### THE EXERCISE
Rewrite only the lines from the line with "country: Thailand" through the line with "collectors: C. A. Purpus", with "catalogue / barcode" changed to "catalog number" and everything else left as it stands.

### SUPPLIED INFORMATION
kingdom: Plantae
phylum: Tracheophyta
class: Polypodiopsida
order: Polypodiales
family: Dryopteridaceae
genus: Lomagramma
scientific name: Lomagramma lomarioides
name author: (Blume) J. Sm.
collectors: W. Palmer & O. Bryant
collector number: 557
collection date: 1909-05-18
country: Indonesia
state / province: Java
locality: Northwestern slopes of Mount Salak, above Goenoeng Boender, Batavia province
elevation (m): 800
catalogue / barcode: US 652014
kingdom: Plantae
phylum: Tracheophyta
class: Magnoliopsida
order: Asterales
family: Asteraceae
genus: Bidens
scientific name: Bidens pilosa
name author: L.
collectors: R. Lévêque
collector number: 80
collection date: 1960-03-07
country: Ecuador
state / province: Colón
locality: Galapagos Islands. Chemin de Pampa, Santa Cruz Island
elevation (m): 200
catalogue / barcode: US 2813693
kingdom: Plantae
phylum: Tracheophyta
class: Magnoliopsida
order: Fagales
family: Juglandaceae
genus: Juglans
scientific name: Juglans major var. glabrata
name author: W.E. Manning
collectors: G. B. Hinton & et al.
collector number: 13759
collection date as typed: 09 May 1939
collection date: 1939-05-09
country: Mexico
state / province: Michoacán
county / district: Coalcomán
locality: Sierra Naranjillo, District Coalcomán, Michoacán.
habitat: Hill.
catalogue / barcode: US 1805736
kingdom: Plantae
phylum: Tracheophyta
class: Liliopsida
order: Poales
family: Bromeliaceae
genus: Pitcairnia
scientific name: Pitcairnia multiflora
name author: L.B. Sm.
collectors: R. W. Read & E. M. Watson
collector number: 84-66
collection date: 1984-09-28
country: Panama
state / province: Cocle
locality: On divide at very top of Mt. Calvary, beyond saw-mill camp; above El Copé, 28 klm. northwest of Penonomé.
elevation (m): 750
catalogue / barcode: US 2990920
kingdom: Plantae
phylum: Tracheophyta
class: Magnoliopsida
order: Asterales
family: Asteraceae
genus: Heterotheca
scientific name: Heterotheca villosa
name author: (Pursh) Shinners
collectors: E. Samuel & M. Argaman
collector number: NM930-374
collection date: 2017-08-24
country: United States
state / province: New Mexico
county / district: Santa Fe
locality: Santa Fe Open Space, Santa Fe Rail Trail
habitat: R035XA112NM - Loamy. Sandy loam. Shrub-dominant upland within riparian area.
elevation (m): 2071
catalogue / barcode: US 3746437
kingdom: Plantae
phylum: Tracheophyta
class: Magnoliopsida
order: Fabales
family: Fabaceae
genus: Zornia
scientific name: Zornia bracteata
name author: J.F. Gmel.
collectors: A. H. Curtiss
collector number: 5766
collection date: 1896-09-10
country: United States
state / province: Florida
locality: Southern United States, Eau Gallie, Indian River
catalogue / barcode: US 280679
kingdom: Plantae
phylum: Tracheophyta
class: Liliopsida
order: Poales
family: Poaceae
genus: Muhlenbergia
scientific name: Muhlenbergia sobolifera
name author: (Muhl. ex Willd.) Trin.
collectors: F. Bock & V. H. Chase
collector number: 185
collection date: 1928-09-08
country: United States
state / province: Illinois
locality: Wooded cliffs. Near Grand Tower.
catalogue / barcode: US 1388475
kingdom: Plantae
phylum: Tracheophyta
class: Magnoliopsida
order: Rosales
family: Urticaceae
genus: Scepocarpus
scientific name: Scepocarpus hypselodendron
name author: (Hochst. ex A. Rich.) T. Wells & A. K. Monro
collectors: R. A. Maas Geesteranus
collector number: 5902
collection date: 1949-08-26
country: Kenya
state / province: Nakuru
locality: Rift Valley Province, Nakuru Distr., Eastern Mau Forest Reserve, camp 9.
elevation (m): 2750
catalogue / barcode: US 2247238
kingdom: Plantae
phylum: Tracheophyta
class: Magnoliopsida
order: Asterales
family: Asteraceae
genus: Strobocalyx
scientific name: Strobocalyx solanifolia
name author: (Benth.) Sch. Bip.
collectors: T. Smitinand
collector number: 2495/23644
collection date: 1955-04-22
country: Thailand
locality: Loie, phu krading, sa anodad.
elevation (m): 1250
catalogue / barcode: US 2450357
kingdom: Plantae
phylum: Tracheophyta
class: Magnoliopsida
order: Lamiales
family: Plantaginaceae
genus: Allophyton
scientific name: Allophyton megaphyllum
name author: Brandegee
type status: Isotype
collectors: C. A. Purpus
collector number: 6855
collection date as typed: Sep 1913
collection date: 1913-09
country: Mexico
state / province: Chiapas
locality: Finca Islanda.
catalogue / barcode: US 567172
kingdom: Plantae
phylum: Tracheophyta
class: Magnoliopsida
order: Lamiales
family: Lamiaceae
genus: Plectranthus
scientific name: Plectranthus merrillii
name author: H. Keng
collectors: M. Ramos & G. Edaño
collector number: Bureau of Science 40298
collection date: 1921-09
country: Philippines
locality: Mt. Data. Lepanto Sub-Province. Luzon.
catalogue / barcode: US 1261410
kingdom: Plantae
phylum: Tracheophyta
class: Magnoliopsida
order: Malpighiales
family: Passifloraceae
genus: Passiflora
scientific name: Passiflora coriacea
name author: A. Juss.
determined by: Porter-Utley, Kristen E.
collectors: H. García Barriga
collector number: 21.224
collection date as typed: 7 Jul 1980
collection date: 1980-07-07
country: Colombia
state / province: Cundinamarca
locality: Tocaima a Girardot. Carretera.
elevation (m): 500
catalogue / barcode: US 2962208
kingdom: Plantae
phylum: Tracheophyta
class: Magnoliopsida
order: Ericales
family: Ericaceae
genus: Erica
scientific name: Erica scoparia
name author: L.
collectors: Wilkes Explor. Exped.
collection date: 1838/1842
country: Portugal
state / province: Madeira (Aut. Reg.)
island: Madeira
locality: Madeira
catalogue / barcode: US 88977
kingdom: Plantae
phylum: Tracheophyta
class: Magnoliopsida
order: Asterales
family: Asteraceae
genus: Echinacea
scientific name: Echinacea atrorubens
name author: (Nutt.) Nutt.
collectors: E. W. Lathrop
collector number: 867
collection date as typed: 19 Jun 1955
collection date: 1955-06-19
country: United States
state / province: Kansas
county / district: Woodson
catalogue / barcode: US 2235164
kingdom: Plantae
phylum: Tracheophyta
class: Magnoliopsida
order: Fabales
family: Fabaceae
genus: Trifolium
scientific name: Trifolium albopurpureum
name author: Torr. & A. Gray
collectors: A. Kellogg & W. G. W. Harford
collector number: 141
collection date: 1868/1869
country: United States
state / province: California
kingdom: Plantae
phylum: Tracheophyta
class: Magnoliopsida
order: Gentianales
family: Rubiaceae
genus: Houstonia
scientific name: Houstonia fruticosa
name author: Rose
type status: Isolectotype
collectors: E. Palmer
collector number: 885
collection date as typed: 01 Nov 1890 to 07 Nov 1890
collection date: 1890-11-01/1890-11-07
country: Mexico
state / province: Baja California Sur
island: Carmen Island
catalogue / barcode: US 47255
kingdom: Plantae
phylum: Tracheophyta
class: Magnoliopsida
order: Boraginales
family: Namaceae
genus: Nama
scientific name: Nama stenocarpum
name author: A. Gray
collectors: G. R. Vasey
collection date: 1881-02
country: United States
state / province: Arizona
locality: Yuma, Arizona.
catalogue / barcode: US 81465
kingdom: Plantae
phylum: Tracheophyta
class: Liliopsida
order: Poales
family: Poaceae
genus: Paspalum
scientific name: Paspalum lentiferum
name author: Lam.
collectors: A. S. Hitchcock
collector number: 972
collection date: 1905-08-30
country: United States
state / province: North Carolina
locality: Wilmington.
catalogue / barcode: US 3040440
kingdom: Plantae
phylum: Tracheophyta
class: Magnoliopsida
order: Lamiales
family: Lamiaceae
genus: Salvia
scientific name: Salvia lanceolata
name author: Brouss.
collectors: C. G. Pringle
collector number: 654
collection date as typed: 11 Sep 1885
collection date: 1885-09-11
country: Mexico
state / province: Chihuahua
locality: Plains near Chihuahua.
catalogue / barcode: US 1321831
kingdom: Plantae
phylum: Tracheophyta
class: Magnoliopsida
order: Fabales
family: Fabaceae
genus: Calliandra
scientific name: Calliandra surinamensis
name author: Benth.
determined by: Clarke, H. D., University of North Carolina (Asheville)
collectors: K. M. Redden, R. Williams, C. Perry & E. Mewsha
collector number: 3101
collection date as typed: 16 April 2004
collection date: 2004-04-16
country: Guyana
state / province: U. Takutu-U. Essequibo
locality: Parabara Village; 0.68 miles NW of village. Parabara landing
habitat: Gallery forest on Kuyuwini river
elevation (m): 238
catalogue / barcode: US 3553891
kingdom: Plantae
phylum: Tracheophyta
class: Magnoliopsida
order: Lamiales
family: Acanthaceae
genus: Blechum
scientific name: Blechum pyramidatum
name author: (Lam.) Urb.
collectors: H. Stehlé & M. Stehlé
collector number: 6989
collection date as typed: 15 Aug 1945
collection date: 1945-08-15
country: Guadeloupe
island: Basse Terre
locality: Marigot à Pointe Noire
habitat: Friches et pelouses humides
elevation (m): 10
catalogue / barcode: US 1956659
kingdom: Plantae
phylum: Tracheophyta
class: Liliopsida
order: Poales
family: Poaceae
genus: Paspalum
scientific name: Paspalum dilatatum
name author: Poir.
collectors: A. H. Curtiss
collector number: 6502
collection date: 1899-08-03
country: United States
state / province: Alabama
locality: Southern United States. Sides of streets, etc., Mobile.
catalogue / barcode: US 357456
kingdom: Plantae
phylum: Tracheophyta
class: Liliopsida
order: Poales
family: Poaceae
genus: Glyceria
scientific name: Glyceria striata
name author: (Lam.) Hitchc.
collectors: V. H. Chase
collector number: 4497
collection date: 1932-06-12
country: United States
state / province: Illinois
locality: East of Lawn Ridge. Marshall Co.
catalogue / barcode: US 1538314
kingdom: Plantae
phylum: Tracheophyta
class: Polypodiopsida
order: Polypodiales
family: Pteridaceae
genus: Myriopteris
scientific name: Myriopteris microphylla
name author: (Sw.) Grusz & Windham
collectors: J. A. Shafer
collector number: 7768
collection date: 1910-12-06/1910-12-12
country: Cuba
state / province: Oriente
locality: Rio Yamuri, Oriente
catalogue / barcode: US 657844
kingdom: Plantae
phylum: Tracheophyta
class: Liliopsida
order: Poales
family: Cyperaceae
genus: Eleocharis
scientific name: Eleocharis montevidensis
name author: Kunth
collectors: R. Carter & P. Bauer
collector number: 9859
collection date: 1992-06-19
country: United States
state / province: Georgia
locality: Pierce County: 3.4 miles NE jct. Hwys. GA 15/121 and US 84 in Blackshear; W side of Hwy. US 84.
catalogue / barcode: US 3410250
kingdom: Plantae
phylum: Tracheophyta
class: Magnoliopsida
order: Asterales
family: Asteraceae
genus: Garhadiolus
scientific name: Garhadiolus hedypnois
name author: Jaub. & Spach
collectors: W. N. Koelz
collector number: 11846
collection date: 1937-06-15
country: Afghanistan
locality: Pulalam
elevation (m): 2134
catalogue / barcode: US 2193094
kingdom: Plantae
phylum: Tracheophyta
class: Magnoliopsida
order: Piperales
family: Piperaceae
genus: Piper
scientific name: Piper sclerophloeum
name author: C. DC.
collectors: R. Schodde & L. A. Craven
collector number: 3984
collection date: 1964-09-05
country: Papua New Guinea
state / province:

### RESULT FOR THIS EXERCISE
country: Thailand
locality: Loie, phu krading, sa anodad.
elevation (m): 1250
catalog number: US 2450357
kingdom: Plantae
phylum: Tracheophyta
class: Magnoliopsida
order: Lamiales
family: Plantaginaceae
genus: Allophyton
scientific name: Allophyton megaphyllum
name author: Brandegee
type status: Isotype
collectors: C. A. Purpus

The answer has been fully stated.